I can't tell you much about the MCAT - up until now, it has only been offered twice a year and timing was important but the MCAT is moving to an all-computer-based format which I understand will be offered much more often. I'd go to
www.aamc.org and click on the "MCAT" link - I forget what the direct address is.
I hate to be a downer, but I'll try to give you honest advice. Medical schools say that you can major in whatever you want to, but business majors are unusual - be prepared in interviews to defend why you want to go to medical school straight out of business school.

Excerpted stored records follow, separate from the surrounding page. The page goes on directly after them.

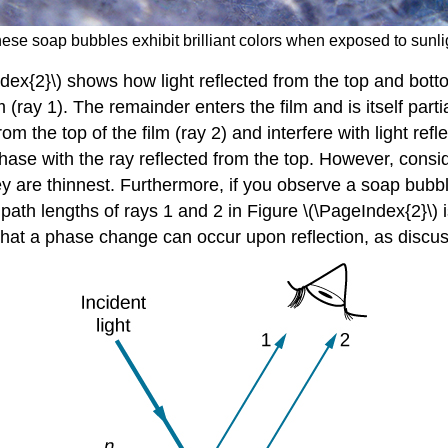
hese soap bubbles exhibit brilliant colors when exposed to sunlig
ex{2}\) shows how light reflected from the top and bottom 
lm (ray 1). The remainder enters the film and is itself part
m the top of the film (ray 2) and interfere with light refle
 phase with the ray reflected from the top. However, consi
are thinnest. Furthermore, if you observe a soap bubble c
n path lengths of rays 1 and 2 in Figure \(\PageIndex{2}\) 
 that a phase change can occur upon reflection, as discu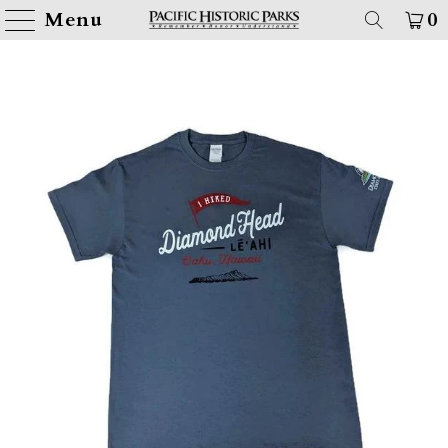
Menu
0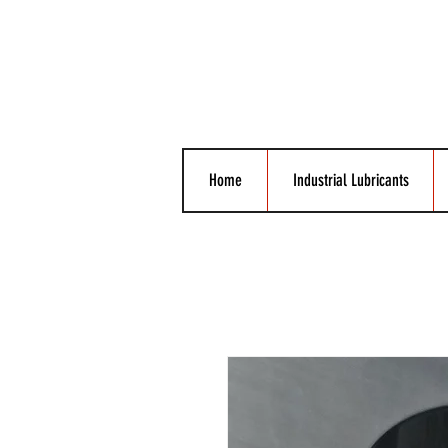
Home
Industrial Lubricants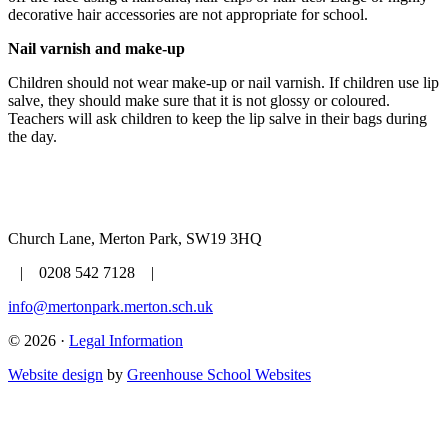
decorative hair accessories are not appropriate for school.
Nail varnish and make-up
Children should not wear make-up or nail varnish. If children use lip
salve, they should make sure that it is not glossy or coloured.
Teachers will ask children to keep the lip salve in their bags during
the day.
Church Lane, Merton Park, SW19 3HQ
| 0208 542 7128 |
info@mertonpark.merton.sch.uk
© 2026 ·
Legal Information
Website design
by
Greenhouse School Websites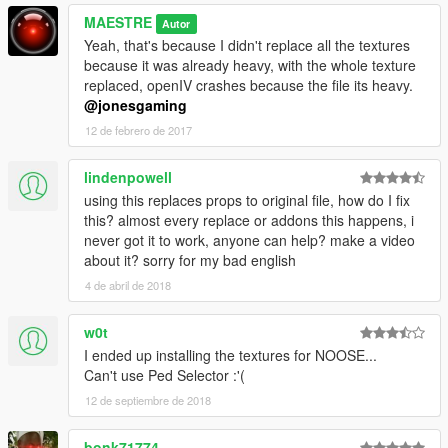
MAESTRE
Autor
Yeah, that's because I didn't replace all the textures
because it was already heavy, with the whole texture
replaced, openIV crashes because the file its heavy.
@jonesgaming
12 de febrero de 2017
lindenpowell
using this replaces props to original file, how do I fix
this? almost every replace or addons this happens, i
never got it to work, anyone can help? make a video
about it? sorry for my bad english
4 de abril de 2018
w0t
I ended up installing the textures for NOOSE...
Can't use Ped Selector :'(
12 de septiembre de 2018
bonk71774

You have a bigger problem, though. A 3.1 - 3.2 GPA, if you can do it, is marginal for a U.S. school - not impossible, but marginal. I know that a 3.5 is an "A" average, but there are plenty of people ahead of you in line with far higher overalls than that. Your MCAT score is going to be very important - don't try to take it until you've taken Physics II - Physics II has more practical application - like optics and electromagnetism, and that's what the MCAT tends to test on (in my opinion - people have done fine without Phys II, but I don't recommend it - especially since you need a great score).
A "C" in Genetics and Micro and a "D" in Cell Bio is a big red flag. That says to an admissions committee, loud and clear, that you're having a tough time with upper-division life sciences. Not a good omen at all. I understand perfectly well how that might have happened - accounting school is tough and there's a lot of homework, I know - but you're going to have to fix at least Genetics and Cell Bio. Maybe you can fix Genetics with some other upper division courses, but I'd retake Cell Bio since it's on your transcript and looks terrible.
One thing you should know - the AMCAS system used by allopathic schools does not allow grade replacement - both old and new grades for a course count. The AACOMAS system used by osteopathic schools allows old grades to be replaced with new ones for the same course. I don't know how you feel about osteopathic medicine - osteopaths are the equivalent of allopaths in every way, and don't believe the stories you hear about how much lower osteopathic admission standards are - in cases like yours with some bad grades that would really benefit from grade replacement, osteopathic is sometimes a good choice.
Your other alternative is a formal two-year post bacc program rather than an informal year of post-bacc self-directed course work. That's expensive, though, and I wouldn't do it unless you're sure you can perform better in upper-div science courses once you're out of business school.
Sorry - I do wish you well. The road to medical school is not easy.